ODV and DPO function


The Supervisory Body 231 is an essential component in organization and management models (so-called “MOG”).

The importance of the office requires compliance with certain requirements, such as autonomy, independence, professionalism, continuity of action and integrity.

In compliance with the Legislative Decree no. 231/2001, the Supervisory Body is entrusted with the following tasks:

  • Supervise the effectiveness of the “MOG” and its correct application, as well as all the protocols and procedures envisaged by the same, in such a way as to guarantee consistency between concrete behaviors and the Established Model;
  • Critically use the information flows envisaged by the Model for supervisory purposes;
  • Analyze the maintenance over time of the solidity and functionality requirements of the “MOG”;
  • Take care of the necessary dynamic updating of the Model, in the hypothesis in which the analysis carried out make it necessary to make corrections and adjustments, through the formulation of proposals to the Administrative Body for any adjustments to the Model that may become necessary as a result of: i) significant violations of the prescriptions of the model; ii) regulatory changes; iii) significant changes to the internal structure of the company and/or business activities;
  • Ensure any violations of the Model that may give rise to liability for the entity, and report the results of the aforementioned investigations to the Administrative Body;
  • Manage or monitor training and information initiatives for the dissemination of knowledge and understanding of the Model by the related recipients.
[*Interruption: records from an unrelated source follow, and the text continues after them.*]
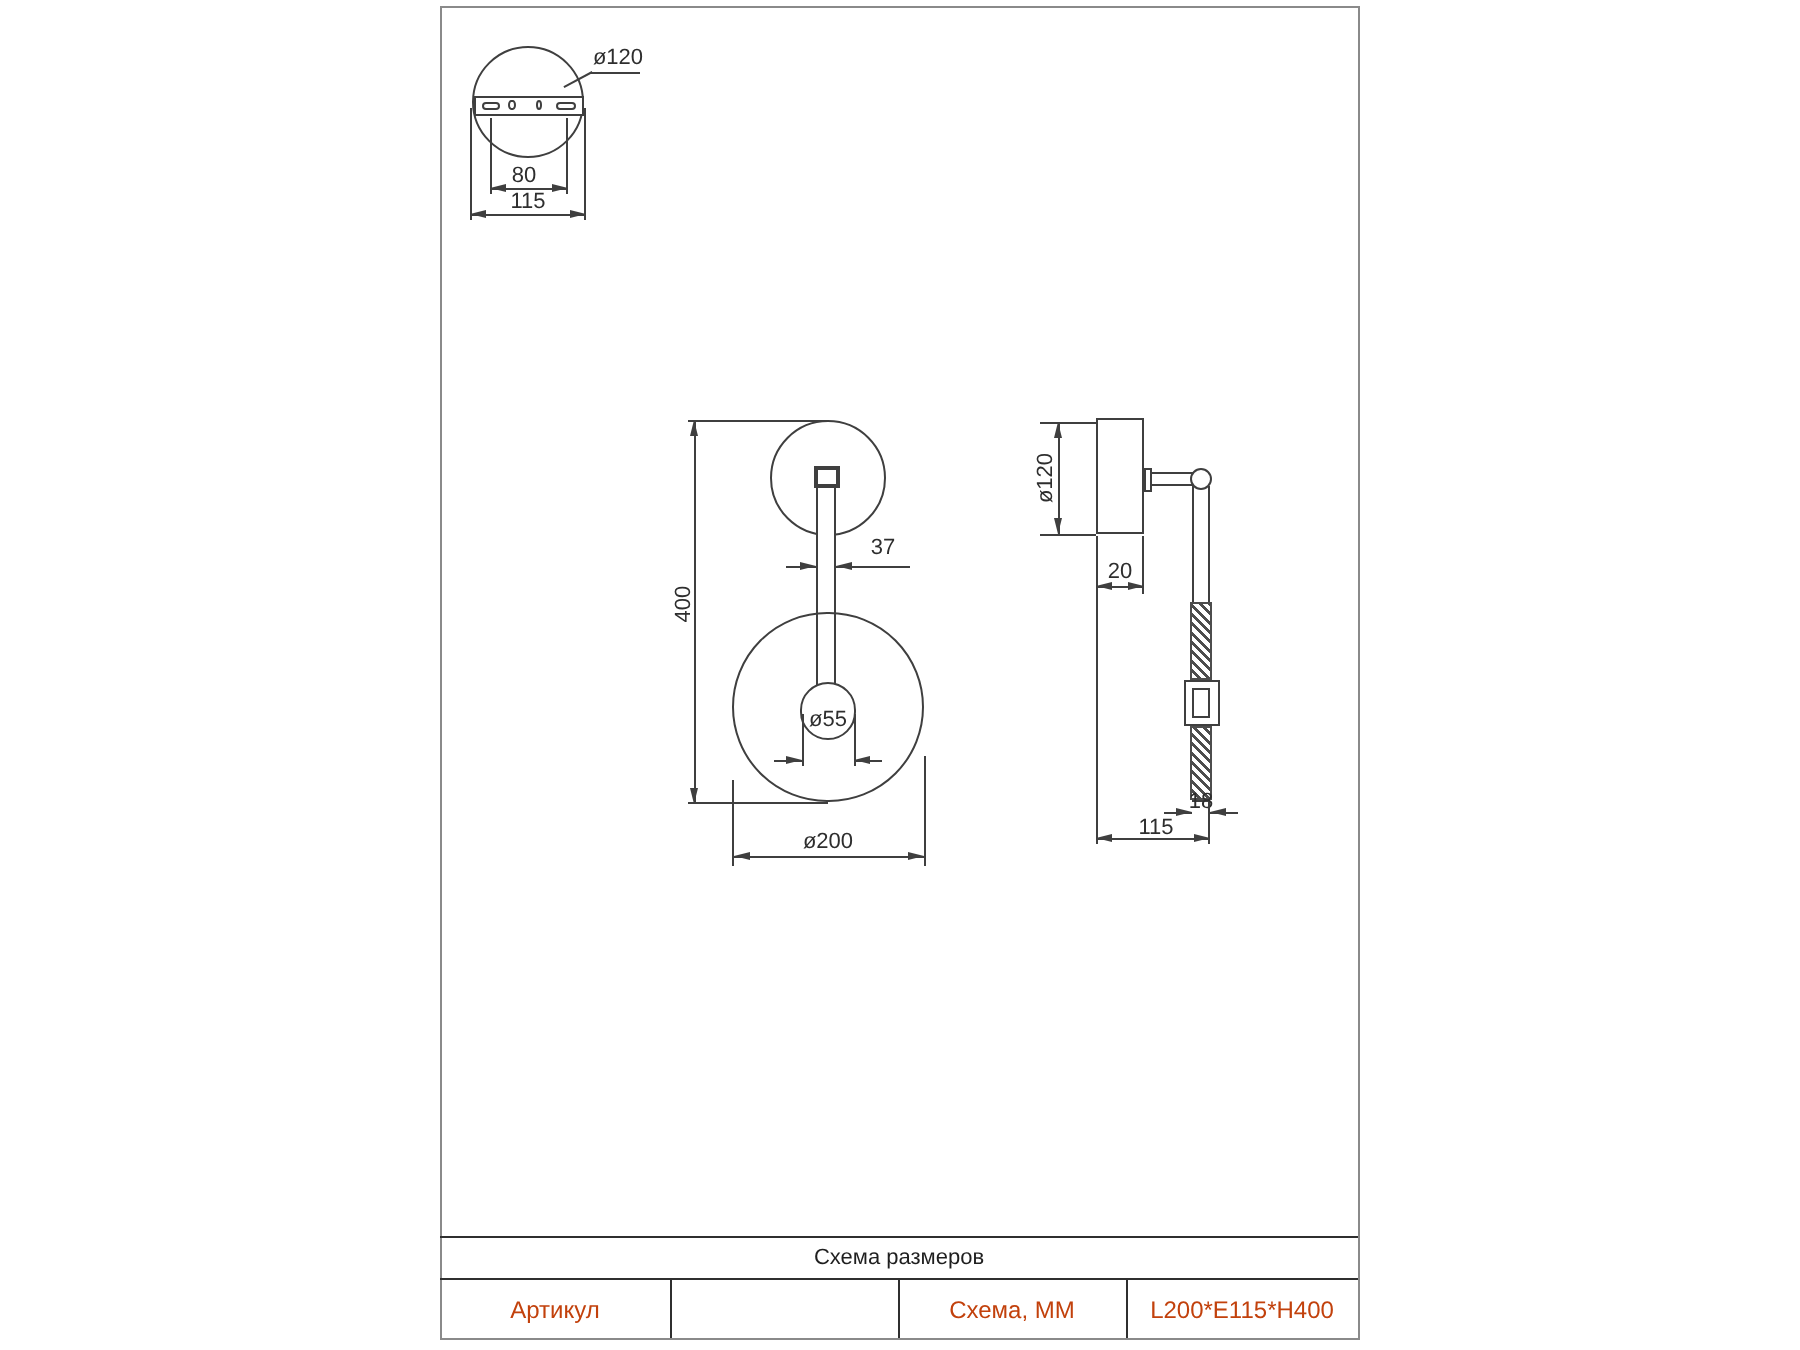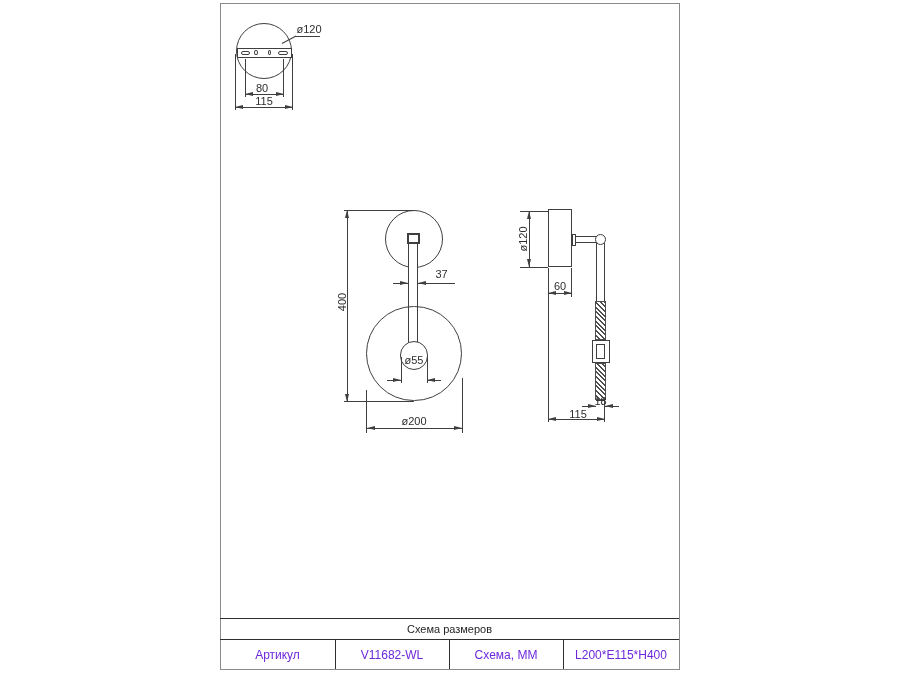--- a/index.html
+++ b/index.html
@@ -19,21 +19,21 @@
   .lbl{position:absolute;font-size:11px;line-height:12px;text-align:center;white-space:nowrap;color:#2e2e2e;}
   .rot{transform:rotate(-90deg);transform-origin:center center;}
   .arr{position:absolute;width:0;height:0;}
   .arr-l{border-top:2.6px solid transparent;border-bottom:2.6px solid transparent;border-right:8px solid #3f3f3f;}
   .arr-r{border-top:2.6px solid transparent;border-bottom:2.6px solid transparent;border-left:8px solid #3f3f3f;}
   .arr-u{border-left:2.6px solid transparent;border-right:2.6px solid transparent;border-bottom:8px solid #3f3f3f;}
   .arr-d{border-left:2.6px solid transparent;border-right:2.6px solid transparent;border-top:8px solid #3f3f3f;}
   .hatch{position:absolute;background:repeating-linear-gradient(45deg,#ffffff 0 2px,#4d4d4d 2px 3.3px);border:1px solid #4d4d4d;box-sizing:border-box;}
   
   .tline{position:absolute;background:#2f2f2f;}
-  .cell{position:absolute;display:flex;align-items:center;justify-content:center;font-size:12px;color:#6d28d9;}
+  .cell{position:absolute;display:flex;align-items:center;justify-content:center;font-size:12px;color:#c2410c;}
   .thead{position:absolute;display:flex;align-items:center;justify-content:center;font-size:11px;color:#1f1f1f;}
 </style>
 </head>
 <body>
 
 <div class="canvas">
 
   <div class="page-frame"></div>
 
   <div class="grp">
@@ -117,21 +117,21 @@
     <div class="vl" style="left:529.3px;top:211px;height:56px;"></div>
     <div class="arr arr-u" style="left:527.3px;top:211.2px;"></div>
     <div class="arr arr-d" style="left:527.3px;top:259.3px;"></div>
     <div class="lbl rot" style="left:507px;top:232.5px;width:32px;">ø120</div>
 
     <div class="vl" style="left:571px;top:267.5px;height:29px;"></div>
     <div class="vl" style="left:547.7px;top:267.5px;height:154px;"></div>
     <div class="hl" style="left:548px;top:293.3px;width:23.5px;"></div>
     <div class="arr arr-l" style="left:548.3px;top:291.3px;"></div>
     <div class="arr arr-r" style="left:563.6px;top:291.3px;"></div>
-    <div class="lbl" style="left:548px;top:280px;width:24px;">60</div>
+    <div class="lbl" style="left:548px;top:280px;width:24px;">20</div>
 
     <div class="hl" style="left:582px;top:406.3px;width:14px;"></div>
     <div class="arr arr-r" style="left:588px;top:404.3px;"></div>
     <div class="hl" style="left:605px;top:406.3px;width:14px;"></div>
     <div class="arr arr-l" style="left:605px;top:404.3px;"></div>
     <div class="lbl" style="left:590px;top:395px;width:21px;">18</div>
 
     <div class="vl" style="left:604.2px;top:401px;height:21px;"></div>
     <div class="hl" style="left:548px;top:419.3px;width:57px;"></div>
     <div class="arr arr-l" style="left:548.3px;top:417.3px;"></div>
@@ -141,18 +141,17 @@
 
   <div class="grp">
     <div class="tline" style="left:220px;top:617.5px;width:459px;height:1.2px;"></div>
     <div class="tline" style="left:220px;top:639px;width:459px;height:1.2px;"></div>
     <div class="tline" style="left:335px;top:639px;width:1.2px;height:30px;"></div>
     <div class="tline" style="left:449px;top:639px;width:1.2px;height:30px;"></div>
     <div class="tline" style="left:563px;top:639px;width:1.2px;height:30px;"></div>
 
     <div class="thead" style="left:220px;top:618.5px;width:459px;height:20px;">Схема размеров</div>
     <div class="cell" style="left:220px;top:640px;width:115px;height:29px;">Артикул</div>
-    <div class="cell" style="left:335px;top:640px;width:114px;height:29px;">V11682-WL</div>
     <div class="cell" style="left:449px;top:640px;width:114px;height:29px;">Схема, ММ</div>
     <div class="cell" style="left:563px;top:640px;width:116px;height:29px;">L200*E115*H400</div>
   </div>
 
 </div>
 
 </body></html>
The GTA Law Firm is able to support its customers by covering this role with its own specifically trained professionals.


The Data Protection Officer is a figure introduced in Italy by the “GDPR” – European Regulation on the protection of personal data no. 2016/679 – with legal, risk management and process analysis skills.

His role is to monitor compliance with the Regulation, supporting companies with specific knowledge in order to improve the level of compliance with the legislation and mitigate the risks also in relation to the heavy penalties provided for by the Regulation.

In particular, the DPO has the duty to verify the attribution of responsibilities, the awareness and training of the personnel who participate in the processing and related control activities. The DPO cooperates and acts as a point of contact with the supervisory authority (Italian Data Protection Authority, so-called “Garante Italiano per la Protezione dei dati personali”). The GTA Law Firm is able to support its customers by covering this role with its own specifically trained professionals.